- The U.S. Senate has told the president that it is safe in the U.S. and needs to take ByteDance’s business activities and funds out of the country.
- TikTok and WeChat have also been subject to today’s appeals. It was then President Donald Trump who tried to block two pieces of software in the United States.
The U.S. Senate voted Tuesday to pass a bill that would ban TikTok or force the sale of application, giving its Chinese parent company ByteDance a year to divest.
Threat to TikTok
The U.S. Senate overwhelmingly voted to hand over legislation to President Joe Biden requiring TikTok’s corporate byte beat to withdraw funds and any business activities in the U.S. as soon as possible, or the U.S. will remove TikTok in Tuesday night’s vote. Biden said the bill will be tried and passed on Wednesday. The U.S. Senate’s decision comes as ByteDance’s control of TikTok poses a potential threat to U.S. security.

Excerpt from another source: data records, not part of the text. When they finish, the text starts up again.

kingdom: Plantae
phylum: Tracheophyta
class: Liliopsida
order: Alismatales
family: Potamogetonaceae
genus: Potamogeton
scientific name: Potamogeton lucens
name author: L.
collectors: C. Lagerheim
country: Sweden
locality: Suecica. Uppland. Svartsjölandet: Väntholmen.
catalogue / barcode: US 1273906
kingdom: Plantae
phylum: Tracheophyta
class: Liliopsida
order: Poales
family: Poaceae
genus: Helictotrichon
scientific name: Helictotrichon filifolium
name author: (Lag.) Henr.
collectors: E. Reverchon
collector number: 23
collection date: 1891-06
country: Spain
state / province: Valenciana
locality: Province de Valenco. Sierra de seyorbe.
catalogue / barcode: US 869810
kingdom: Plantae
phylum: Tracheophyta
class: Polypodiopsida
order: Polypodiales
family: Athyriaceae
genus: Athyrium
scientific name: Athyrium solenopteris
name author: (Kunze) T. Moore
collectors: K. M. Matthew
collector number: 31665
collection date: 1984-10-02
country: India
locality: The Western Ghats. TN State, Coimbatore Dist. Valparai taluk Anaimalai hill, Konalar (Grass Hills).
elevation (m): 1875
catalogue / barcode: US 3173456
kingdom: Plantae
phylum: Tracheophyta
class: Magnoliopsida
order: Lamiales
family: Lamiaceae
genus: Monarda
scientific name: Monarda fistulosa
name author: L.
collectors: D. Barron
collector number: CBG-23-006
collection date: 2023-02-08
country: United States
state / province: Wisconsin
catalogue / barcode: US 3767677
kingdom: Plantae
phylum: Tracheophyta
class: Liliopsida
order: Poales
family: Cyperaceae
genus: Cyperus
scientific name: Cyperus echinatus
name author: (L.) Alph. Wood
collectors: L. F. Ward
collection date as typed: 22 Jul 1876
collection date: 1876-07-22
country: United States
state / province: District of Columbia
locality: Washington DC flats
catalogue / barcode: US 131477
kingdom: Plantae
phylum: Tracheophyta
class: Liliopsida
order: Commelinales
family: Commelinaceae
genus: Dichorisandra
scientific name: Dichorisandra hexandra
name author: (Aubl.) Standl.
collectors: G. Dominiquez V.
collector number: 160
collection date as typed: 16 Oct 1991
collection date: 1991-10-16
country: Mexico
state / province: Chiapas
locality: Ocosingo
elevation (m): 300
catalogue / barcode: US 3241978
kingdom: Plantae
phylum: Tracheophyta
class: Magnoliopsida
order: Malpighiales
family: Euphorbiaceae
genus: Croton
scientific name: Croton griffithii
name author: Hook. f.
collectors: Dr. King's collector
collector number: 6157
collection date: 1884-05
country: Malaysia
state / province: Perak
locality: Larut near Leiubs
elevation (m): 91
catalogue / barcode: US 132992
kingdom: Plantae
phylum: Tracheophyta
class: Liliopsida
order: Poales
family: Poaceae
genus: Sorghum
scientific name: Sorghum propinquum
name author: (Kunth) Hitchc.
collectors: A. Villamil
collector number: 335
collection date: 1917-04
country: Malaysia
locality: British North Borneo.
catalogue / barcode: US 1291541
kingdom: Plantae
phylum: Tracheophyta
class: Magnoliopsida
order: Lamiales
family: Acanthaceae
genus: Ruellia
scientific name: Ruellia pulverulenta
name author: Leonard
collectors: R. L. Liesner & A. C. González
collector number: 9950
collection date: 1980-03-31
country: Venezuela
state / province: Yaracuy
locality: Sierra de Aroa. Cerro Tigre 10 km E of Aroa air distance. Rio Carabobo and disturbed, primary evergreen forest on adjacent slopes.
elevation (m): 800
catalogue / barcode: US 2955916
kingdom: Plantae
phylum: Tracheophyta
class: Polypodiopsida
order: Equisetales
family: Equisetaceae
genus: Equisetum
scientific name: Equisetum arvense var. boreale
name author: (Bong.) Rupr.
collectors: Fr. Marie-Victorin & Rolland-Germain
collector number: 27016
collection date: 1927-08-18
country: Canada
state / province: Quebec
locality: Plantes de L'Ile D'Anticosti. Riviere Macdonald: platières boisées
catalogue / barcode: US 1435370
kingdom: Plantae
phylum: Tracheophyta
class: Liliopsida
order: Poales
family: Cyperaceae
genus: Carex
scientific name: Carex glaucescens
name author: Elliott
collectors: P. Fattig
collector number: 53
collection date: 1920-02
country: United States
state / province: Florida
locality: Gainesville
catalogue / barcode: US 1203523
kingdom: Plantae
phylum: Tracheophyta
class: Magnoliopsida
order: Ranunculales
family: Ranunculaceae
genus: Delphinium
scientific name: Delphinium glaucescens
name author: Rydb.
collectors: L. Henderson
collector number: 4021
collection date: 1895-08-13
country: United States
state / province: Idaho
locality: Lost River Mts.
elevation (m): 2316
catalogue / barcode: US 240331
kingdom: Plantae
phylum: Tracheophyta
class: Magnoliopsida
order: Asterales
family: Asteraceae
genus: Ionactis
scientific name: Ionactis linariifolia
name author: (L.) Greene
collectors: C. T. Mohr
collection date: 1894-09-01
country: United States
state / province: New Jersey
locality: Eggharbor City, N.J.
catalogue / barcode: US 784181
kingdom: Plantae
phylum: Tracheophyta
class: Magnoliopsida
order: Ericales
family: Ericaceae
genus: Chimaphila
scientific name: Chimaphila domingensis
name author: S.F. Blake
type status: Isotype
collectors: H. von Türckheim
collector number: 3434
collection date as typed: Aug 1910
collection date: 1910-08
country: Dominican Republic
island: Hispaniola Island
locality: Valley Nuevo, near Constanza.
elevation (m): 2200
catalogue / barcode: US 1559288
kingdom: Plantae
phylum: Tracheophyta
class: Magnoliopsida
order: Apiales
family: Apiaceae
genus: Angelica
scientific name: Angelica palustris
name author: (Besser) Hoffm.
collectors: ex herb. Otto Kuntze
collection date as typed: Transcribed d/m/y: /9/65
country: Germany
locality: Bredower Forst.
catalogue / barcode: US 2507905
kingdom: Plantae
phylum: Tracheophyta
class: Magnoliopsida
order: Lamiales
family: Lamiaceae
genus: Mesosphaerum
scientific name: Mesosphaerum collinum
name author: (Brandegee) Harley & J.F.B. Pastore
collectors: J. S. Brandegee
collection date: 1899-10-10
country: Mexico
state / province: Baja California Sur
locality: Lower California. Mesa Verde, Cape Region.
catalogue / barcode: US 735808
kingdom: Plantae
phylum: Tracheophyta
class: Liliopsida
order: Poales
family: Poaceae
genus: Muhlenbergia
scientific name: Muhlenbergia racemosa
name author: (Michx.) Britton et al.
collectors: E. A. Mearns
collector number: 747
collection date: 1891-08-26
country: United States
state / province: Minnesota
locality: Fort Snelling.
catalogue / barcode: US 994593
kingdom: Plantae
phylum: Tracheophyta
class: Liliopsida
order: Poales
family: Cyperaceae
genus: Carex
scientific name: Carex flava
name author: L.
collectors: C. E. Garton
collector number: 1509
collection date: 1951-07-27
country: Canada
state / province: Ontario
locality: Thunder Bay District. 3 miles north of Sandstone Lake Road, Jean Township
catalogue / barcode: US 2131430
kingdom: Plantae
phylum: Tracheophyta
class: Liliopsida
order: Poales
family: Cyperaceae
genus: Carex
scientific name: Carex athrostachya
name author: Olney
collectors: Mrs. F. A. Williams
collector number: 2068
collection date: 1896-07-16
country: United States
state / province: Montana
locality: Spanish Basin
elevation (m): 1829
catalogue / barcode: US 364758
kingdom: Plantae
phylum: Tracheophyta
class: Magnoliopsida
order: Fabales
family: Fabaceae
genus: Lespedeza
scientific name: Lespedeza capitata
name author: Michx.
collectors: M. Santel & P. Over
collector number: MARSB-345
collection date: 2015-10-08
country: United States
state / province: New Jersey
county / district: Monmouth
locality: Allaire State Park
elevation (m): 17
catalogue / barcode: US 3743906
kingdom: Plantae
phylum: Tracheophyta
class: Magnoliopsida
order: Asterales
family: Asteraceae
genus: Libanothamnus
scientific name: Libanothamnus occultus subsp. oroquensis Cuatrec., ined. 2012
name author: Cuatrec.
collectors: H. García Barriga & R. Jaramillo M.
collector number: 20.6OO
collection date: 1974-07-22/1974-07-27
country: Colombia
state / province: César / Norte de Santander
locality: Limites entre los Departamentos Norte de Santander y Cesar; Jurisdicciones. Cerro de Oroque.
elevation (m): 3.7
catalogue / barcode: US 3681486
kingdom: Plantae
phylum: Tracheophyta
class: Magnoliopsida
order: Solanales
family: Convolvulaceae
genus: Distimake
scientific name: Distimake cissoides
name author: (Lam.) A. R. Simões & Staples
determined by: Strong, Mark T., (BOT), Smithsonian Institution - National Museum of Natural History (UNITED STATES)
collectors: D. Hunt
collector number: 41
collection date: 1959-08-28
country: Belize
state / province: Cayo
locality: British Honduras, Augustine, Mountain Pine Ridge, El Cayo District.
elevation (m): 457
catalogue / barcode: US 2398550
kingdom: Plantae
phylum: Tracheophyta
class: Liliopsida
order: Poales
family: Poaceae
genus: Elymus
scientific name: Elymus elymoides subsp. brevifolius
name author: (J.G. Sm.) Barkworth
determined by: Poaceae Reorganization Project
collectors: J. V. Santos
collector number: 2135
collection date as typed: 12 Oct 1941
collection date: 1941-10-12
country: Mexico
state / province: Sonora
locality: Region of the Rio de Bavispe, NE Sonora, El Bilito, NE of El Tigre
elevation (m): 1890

The bill says the U.S. gives ByteDance 270 days to sell TikTok, which could be extended by three months. ByteDance said it never shared internal data with the Chinese government or any other agency, and that the bill’s passage violated the rights of U.S. citisens.
Also read: EU threatens to ban TikTok Lite from using rewarded viewing feature
WeChat has also been appealed
In 2020, former President Donald Trump tried to ban WeChat and TikTok on national security grounds, a behavior that prompted many users to download WeChat, and a judge revoked Trump’s bill for the sake of air time.
Also read: US Senate says to extend TikTok sale deadline til after elections
TikTok tracks users’ keystrokes and clicks, their IP location, biometric information, search history, message content, what they’re watching, and how long they’re watching. If the United States bans the use of TikTok, WeChat will face this threat.